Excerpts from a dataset
□ □ □ □ □
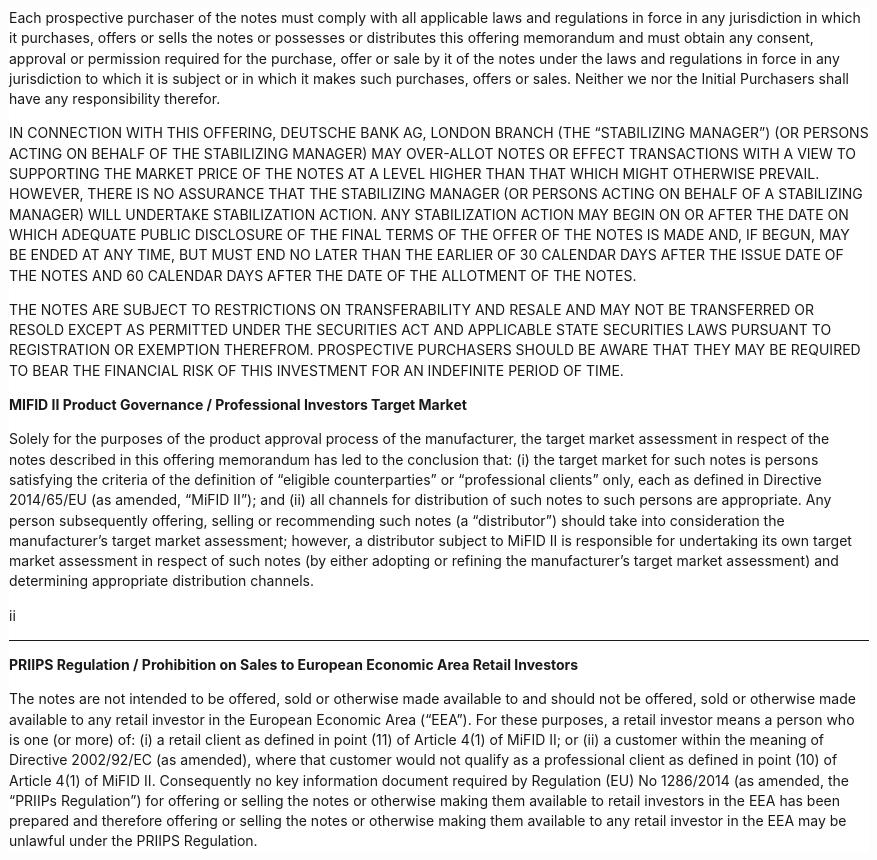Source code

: Each prospective purchaser of the notes must comply with all applicable laws and
regulations in force in any jurisdiction in which it purchases, offers or sells the notes or
possesses or distributes this offering memorandum and must obtain any consent, approval or
permission required for the purchase, offer or sale by it of the notes under the laws and
regulations in force in any jurisdiction to which it is subject or in which it makes such purchases,
offers or sales. Neither we nor the Initial Purchasers shall have any responsibility therefor.

IN CONNECTION WITH THIS OFFERING, DEUTSCHE BANK AG, LONDON BRANCH (THE
“STABILIZING MANAGER”) (OR PERSONS ACTING ON BEHALF OF THE STABILIZING
MANAGER) MAY OVER-ALLOT NOTES OR EFFECT TRANSACTIONS WITH A VIEW TO
SUPPORTING THE MARKET PRICE OF THE NOTES AT A LEVEL HIGHER THAN THAT WHICH
MIGHT OTHERWISE PREVAIL. HOWEVER, THERE IS NO ASSURANCE THAT THE STABILIZING
MANAGER (OR PERSONS ACTING ON BEHALF OF A STABILIZING MANAGER) WILL
UNDERTAKE STABILIZATION ACTION. ANY STABILIZATION ACTION MAY BEGIN ON OR
AFTER THE DATE ON WHICH ADEQUATE PUBLIC DISCLOSURE OF THE FINAL TERMS OF THE
OFFER OF THE NOTES IS MADE AND, IF BEGUN, MAY BE ENDED AT ANY TIME, BUT MUST
END NO LATER THAN THE EARLIER OF 30 CALENDAR DAYS AFTER THE ISSUE DATE OF THE
NOTES AND 60 CALENDAR DAYS AFTER THE DATE OF THE ALLOTMENT OF THE NOTES.

THE NOTES ARE SUBJECT TO RESTRICTIONS ON TRANSFERABILITY AND RESALE AND
MAY NOT BE TRANSFERRED OR RESOLD EXCEPT AS PERMITTED UNDER THE SECURITIES
ACT AND APPLICABLE STATE SECURITIES LAWS PURSUANT TO REGISTRATION OR
EXEMPTION THEREFROM. PROSPECTIVE PURCHASERS SHOULD BE AWARE THAT THEY MAY
BE REQUIRED TO BEAR THE FINANCIAL RISK OF THIS INVESTMENT FOR AN INDEFINITE
PERIOD OF TIME.

**MIFID II Product Governance / Professional Investors Target Market**

Solely for the purposes of the product approval process of the manufacturer, the target
market assessment in respect of the notes described in this offering memorandum has led to
the conclusion that: (i) the target market for such notes is persons satisfying the criteria of the
definition of “eligible counterparties” or “professional clients” only, each as defined in Directive
2014/65/EU (as amended, “MiFID II”); and (ii) all channels for distribution of such notes to such
persons are appropriate. Any person subsequently offering, selling or recommending such
notes (a “distributor”) should take into consideration the manufacturer’s target market
assessment; however, a distributor subject to MiFID II is responsible for undertaking its own
target market assessment in respect of such notes (by either adopting or refining the
manufacturer’s target market assessment) and determining appropriate distribution channels.

ii


-----

**PRIIPS Regulation / Prohibition on Sales to European Economic Area Retail Investors**

The notes are not intended to be offered, sold or otherwise made available to and should
not be offered, sold or otherwise made available to any retail investor in the European
Economic Area (“EEA”). For these purposes, a retail investor means a person who is one (or
more) of: (i) a retail client as defined in point (11) of Article 4(1) of MiFID II; or (ii) a customer
within the meaning of Directive 2002/92/EC (as amended), where that customer would not
qualify as a professional client as defined in point (10) of Article 4(1) of MiFID II. Consequently
no key information document required by Regulation (EU) No 1286/2014 (as amended, the
“PRIIPs Regulation”) for offering or selling the notes or otherwise making them available to
retail investors in the EEA has been prepared and therefore offering or selling the notes or
otherwise making them available to any retail investor in the EEA may be unlawful under the
PRIIPS Regulation.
□ □ □ □ □
EXERCISE OBJECTIVE: Copy only the lines from the one containing "IN CONNECTION WITH" through the one containing "AFTER THE DATE ON", substituting "STABILIZATION MEASURES" for every "STABILIZATION ACTION" and changing nothing else.

TASK OUTPUT:
IN CONNECTION WITH THIS OFFERING, DEUTSCHE BANK AG, LONDON BRANCH (THE
“STABILIZING MANAGER”) (OR PERSONS ACTING ON BEHALF OF THE STABILIZING
MANAGER) MAY OVER-ALLOT NOTES OR EFFECT TRANSACTIONS WITH A VIEW TO
SUPPORTING THE MARKET PRICE OF THE NOTES AT A LEVEL HIGHER THAN THAT WHICH
MIGHT OTHERWISE PREVAIL. HOWEVER, THERE IS NO ASSURANCE THAT THE STABILIZING
MANAGER (OR PERSONS ACTING ON BEHALF OF A STABILIZING MANAGER) WILL
UNDERTAKE STABILIZATION MEASURES. ANY STABILIZATION MEASURES MAY BEGIN ON OR
AFTER THE DATE ON WHICH ADEQUATE PUBLIC DISCLOSURE OF THE FINAL TERMS OF THE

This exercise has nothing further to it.